No battery charging, or swapping allowed for the fist attempt, all done on a single bike frame, with no cheating trailers. A given speed will be set for best efficiency. This is a e-bike for peddle assist for the attempt will be peddled. The motor will be set to not go faster than legal 20mph, & peddled for faster speeds. & aero dynamics will not come to play for this one, but would like to see how that works on the front bread basket if possible. My efficiency needs to be under & better than 21wh/mile, hoping for a speed to get good 19 wh per mile. Hope not to exceed 23wh/mile at least. All planned on using a high school running track privately. Event will be a group effort of at least three people (team orange streak).
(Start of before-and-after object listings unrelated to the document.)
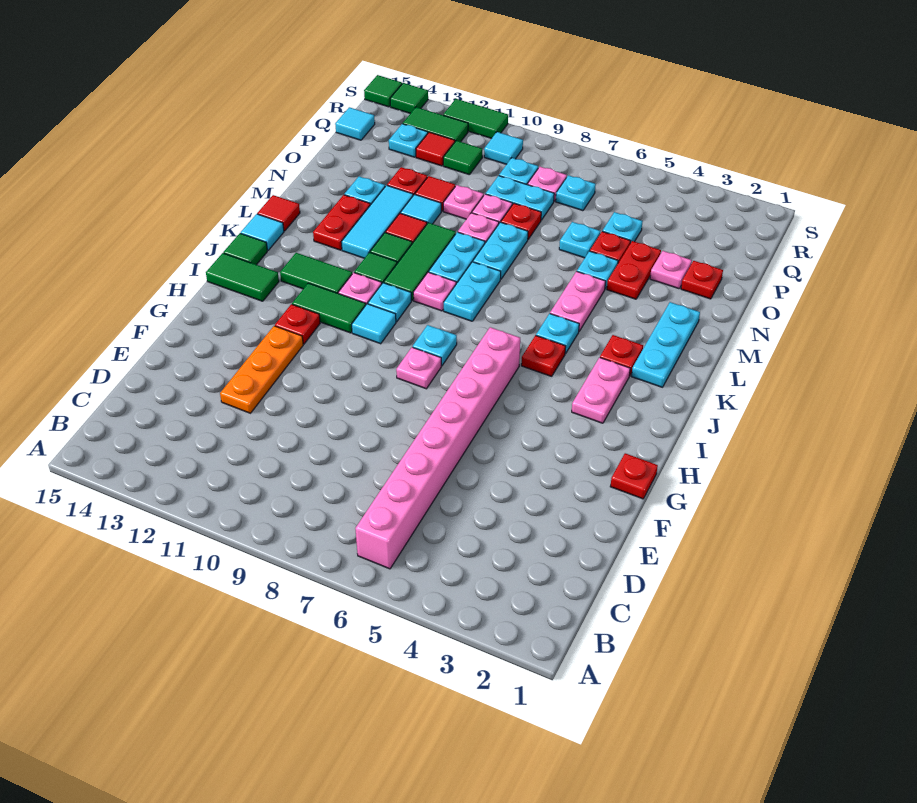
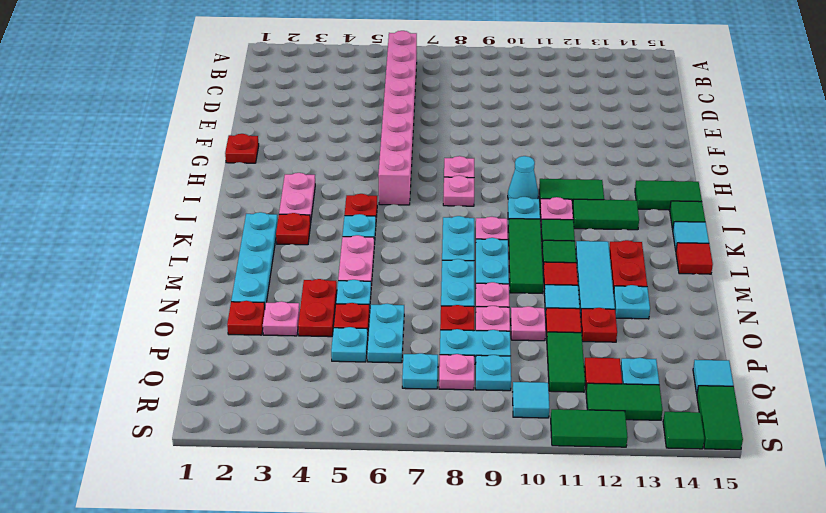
orange 1x3 plate [220,326,303,413] -> none
red 1x1 plate [275,304,320,344] -> none
cyan 1x1 plate [413,325,457,366] -> pink 1x1 plate [443,175,474,206]
cyan 1x1 tile [352,304,396,344] -> cyan 1x1 cone [508,156,538,199]
cyan 1x3 plate [631,302,700,387] -> cyan 1x4 plate [231,212,278,306]
cyan 1x1 plate [559,222,600,258] -> cyan 1x2 plate [367,304,404,363]
green 1x1 tile [443,141,482,175] -> green 1x2 tile [547,332,585,392]
green 1x1 tile [364,75,402,107] -> green 1x2 tile [697,386,743,450]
Unfortunately right now motor does not fit in the new yuba bike frame & looks like tube needs filed or grinded to fit,
& very bad to sum it up is the stress of agruing to keep the whole battery on bike without having to move out, long story!
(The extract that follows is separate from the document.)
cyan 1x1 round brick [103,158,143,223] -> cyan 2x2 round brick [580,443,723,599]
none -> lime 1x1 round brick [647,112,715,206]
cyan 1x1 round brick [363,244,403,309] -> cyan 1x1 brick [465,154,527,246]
As for my ride I'm doing something similar to the electric terry motorcycle which has the most battery range for motorcycles (over 200 miles), & I still have room on frame for 2.5kwh of battery in triangle, but for me who cares. Only Odyssey trikes has more battery than me at the moment on frame, but that's a trike, and my bike can carry more, good luck their! Still, maybe I'm not a up right bike and just a cargo bike? All all record attempts submitted have to be verified and approved by guineas within a given wait time, months for setting official record. Anything else you need to know? Me & odyessey trikes are looking friendly competive at each other, but I could win,
 
Well thanks for all of the advice so far, I will look into the Alex rims and think about getting them. I spoke with wheel builder Bob Mould & he insisted to do both wheels because of stress on front, & wanted to do the 48 spoke wheel idea & quoted me for $1,000. Holy crap!, I just can't comment on that, maybe he is just to good for me then! Again hope wide rims and cushy big tire absorb impacts & potholes well. Considering for everyday use to lower back tire psi to maybe 60psi to absorb a pot holes, I guess. Thanks, unless any other comments feel free.
 
orange streak said:
I spoke with wheel builder Bob Mould & he insisted to do both wheels because of stress on front, & wanted to do the 48 spoke wheel idea & quoted me for $1,000.
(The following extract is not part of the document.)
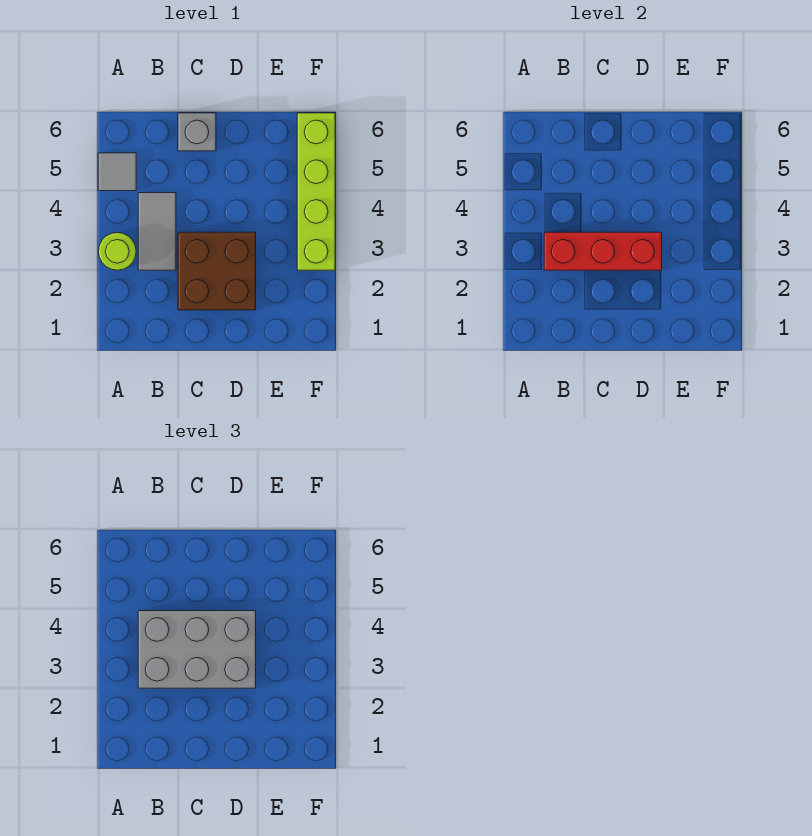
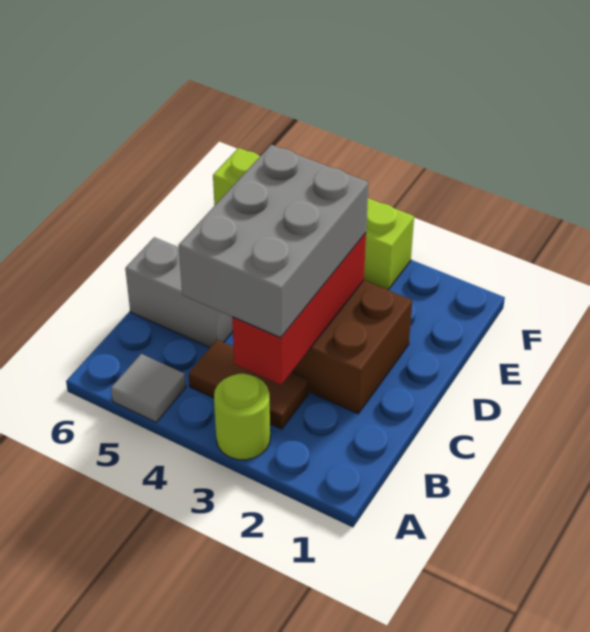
grey 1x2 tile [138,193,176,270] -> brown 1x2 tile [189,340,309,429]
grey 1x1 brick [178,113,216,151] -> grey 1x2 brick [125,237,233,347]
Alex DM24 rims in 48h drilling cost $25 each from Main Street Pedicabs. Dan's Competition has 14ga stainless spokes for $0.25 each. You can build on your existing rear hub if it's in good condition. My shop charges $50 per wheel to rebuild 48 spoke wheels. You can get comparable rates from competent wheelbuilders elsewhere. To me, that's adding up to $175 plus shipping, plus more if you need a 48h front hub, for a new wheelset front and rear. You probably don't need a new front wheel, though, because front wheels are stronger than rears and carry less weight.

I don't doubt that Bob Mould does a great job and uses top notch components, but you can get excellent wheels for your purposes for a fraction of his cost.